*Exercises:*
1 – Please list each Cameron International business segment named in the energy earnings passage below.
2 – Extend the energy earnings passage below, writing on from its final sentence.

*Source passage:*
Energy earnings have been relatively low since the price received for oil declined -$9 from the same quarter in 2012. Apparently investors are giving the produces a pass on the lower revenue and there have not been many blowups in stock prices as a result.

Service companies were not so lucky. Cameron International (CAM) reported earnings of 79 cents that beat by a penny and revenue was up +18% to $2.053 billion and also a beat. However, the stock was crushed because of the internal components. Revenue in Process and Compression systems fell -7.3%. Revenue in Valves and Measurement fell -4.3%. Revenue in Drilling and Production systems supported the entire company with a +24.5% increase to $1.438 billion. The gain was due mostly to subsea activity.

Order backlog rose to a new high but order growth declined -9.4% to $2.33 billion. Total backlogs totaled $10.497 billion.

The company lowered 2013 full year guidance to $3.40-$3.55 from $3.50-$3.70 with analyst estimates at $3.65. Q3 guidance was cut to 82.5 cents compared to estimates of $1.00.

*Provided material:*

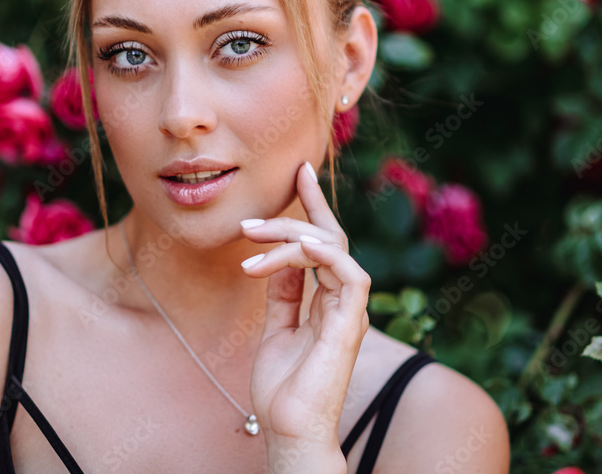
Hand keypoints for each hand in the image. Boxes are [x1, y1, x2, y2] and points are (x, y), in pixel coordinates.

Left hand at [239, 160, 370, 459]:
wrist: (288, 428)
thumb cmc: (282, 387)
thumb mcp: (275, 329)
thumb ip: (282, 295)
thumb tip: (276, 262)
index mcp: (326, 300)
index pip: (323, 242)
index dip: (312, 206)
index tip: (298, 173)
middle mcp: (342, 300)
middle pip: (330, 238)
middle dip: (303, 209)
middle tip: (267, 202)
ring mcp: (349, 310)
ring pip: (333, 249)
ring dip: (290, 237)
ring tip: (251, 239)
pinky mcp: (350, 323)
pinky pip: (348, 273)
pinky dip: (321, 254)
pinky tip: (287, 252)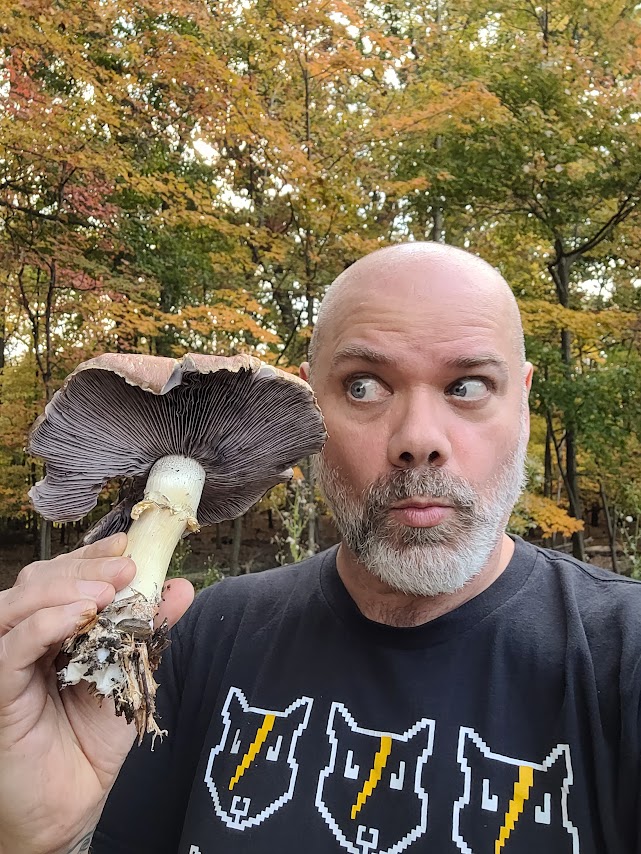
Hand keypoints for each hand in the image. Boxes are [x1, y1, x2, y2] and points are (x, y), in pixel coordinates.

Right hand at [0, 533, 193, 853]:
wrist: (71, 807)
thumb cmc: (93, 741)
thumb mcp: (131, 675)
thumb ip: (148, 630)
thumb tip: (182, 586)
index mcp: (53, 629)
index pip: (62, 576)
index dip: (92, 555)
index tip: (128, 545)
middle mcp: (23, 639)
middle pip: (39, 580)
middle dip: (85, 565)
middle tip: (126, 565)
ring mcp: (6, 663)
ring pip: (18, 602)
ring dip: (64, 586)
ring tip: (107, 590)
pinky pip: (11, 647)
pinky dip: (44, 623)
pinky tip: (79, 617)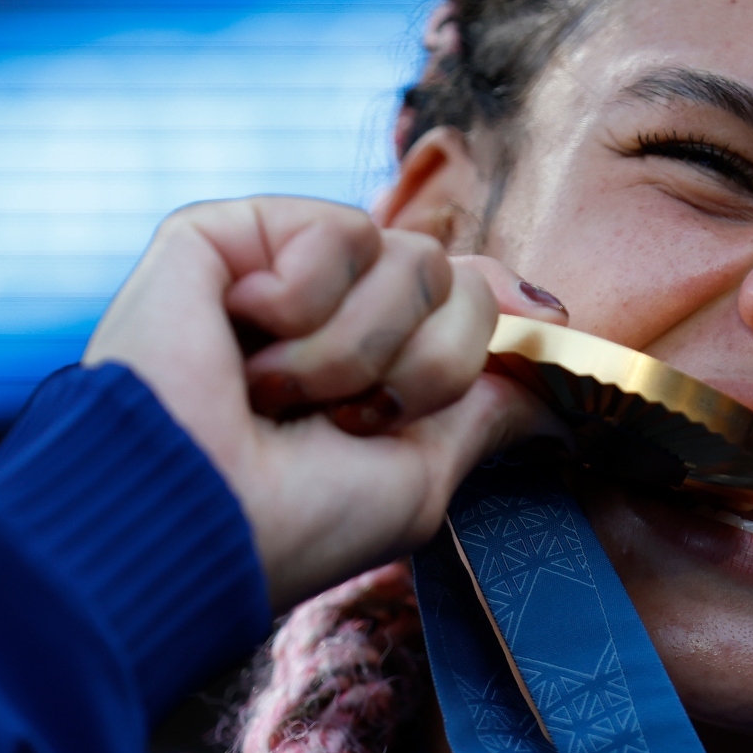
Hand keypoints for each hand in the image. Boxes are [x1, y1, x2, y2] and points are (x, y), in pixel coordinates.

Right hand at [83, 196, 567, 610]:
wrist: (194, 518)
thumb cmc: (294, 522)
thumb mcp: (420, 475)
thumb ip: (485, 403)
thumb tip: (558, 356)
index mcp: (366, 368)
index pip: (465, 301)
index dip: (484, 329)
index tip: (469, 374)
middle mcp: (323, 313)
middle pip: (452, 279)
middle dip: (418, 366)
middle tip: (341, 420)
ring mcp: (274, 269)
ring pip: (408, 256)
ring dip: (354, 351)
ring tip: (277, 396)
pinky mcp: (223, 235)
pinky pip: (339, 229)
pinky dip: (304, 305)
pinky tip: (244, 347)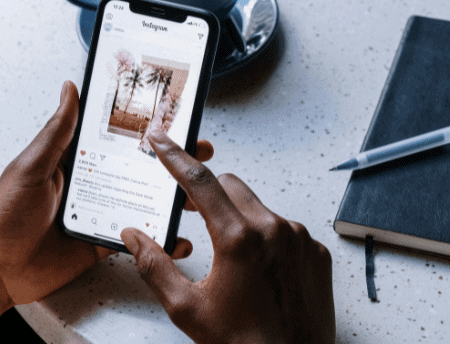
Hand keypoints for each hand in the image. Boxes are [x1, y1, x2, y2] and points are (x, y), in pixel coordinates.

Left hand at [0, 81, 213, 304]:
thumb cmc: (5, 215)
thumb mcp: (32, 166)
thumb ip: (57, 132)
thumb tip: (70, 90)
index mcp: (78, 159)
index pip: (120, 137)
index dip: (148, 128)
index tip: (175, 117)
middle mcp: (95, 182)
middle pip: (141, 167)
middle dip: (173, 160)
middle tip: (200, 150)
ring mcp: (103, 212)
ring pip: (146, 200)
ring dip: (173, 197)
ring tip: (196, 194)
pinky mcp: (105, 241)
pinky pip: (139, 238)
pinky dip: (160, 238)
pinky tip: (177, 236)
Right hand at [120, 131, 335, 343]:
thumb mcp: (187, 308)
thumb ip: (155, 266)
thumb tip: (133, 236)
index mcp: (239, 239)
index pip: (199, 182)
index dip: (175, 157)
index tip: (162, 140)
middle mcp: (274, 230)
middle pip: (231, 186)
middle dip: (208, 193)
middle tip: (191, 212)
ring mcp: (299, 239)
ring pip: (258, 207)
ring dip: (238, 217)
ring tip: (230, 257)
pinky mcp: (315, 252)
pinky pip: (284, 228)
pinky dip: (266, 237)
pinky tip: (258, 269)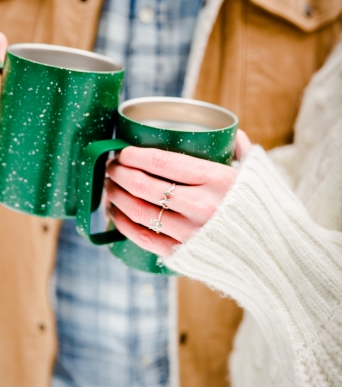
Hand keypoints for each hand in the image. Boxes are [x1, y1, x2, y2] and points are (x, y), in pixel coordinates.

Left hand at [104, 130, 251, 256]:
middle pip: (143, 184)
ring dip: (115, 195)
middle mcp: (201, 205)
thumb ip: (239, 150)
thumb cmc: (265, 209)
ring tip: (109, 187)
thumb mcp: (258, 174)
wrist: (278, 256)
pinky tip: (114, 213)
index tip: (122, 151)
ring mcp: (189, 232)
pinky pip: (142, 237)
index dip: (134, 155)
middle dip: (118, 173)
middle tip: (110, 167)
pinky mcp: (182, 254)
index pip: (161, 161)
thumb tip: (227, 130)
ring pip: (137, 210)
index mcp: (217, 179)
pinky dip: (122, 223)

*Results:*
1 –
- Process and Compression systems
- Valves and Measurement
- Drilling and Production systems

2 –
Cameron is a great company but the weakness in land drilling is slowing their growth. Companies are drilling more wells in total but that includes more wells from the same pad and that reduces expenses and lowers the rig count significantly. I believe Cameron shares have risk to $50 but I doubt they will retrace to $40 where it dipped last June.

Cameron Chart

Drilling contractor Nabors Industries (NBR) warned that most of their clients were planning rig reductions in the second half of the year. Greater efficiency in drilling operations and the high price of oil led companies to drill more and spend more than expected in the first half. That means capex budgets are depleted and money needs to be spent on completions and infrastructure. Nabors posted lower than expected earnings on Tuesday.

However, Halliburton said the high price of oil would make budget increases more likely as long as prices remain at the current levels.

Halliburton also settled part of its liability in the Deepwater Horizon disaster after pleading guilty to destroying evidence. The test results pertaining to the number of casing centralizers was destroyed. Halliburton put six centralizers in the well to save time and money instead of the 21 that were called for in the design. These help stabilize the well bore during cementing. Since it is apparent the cement job did not hold the court wanted to know the results of the post disaster tests. The guilty plea incurred a maximum fine of $200,000. Halliburton claimed BP forced them to go with fewer centralizers to avoid a delay in completing the well.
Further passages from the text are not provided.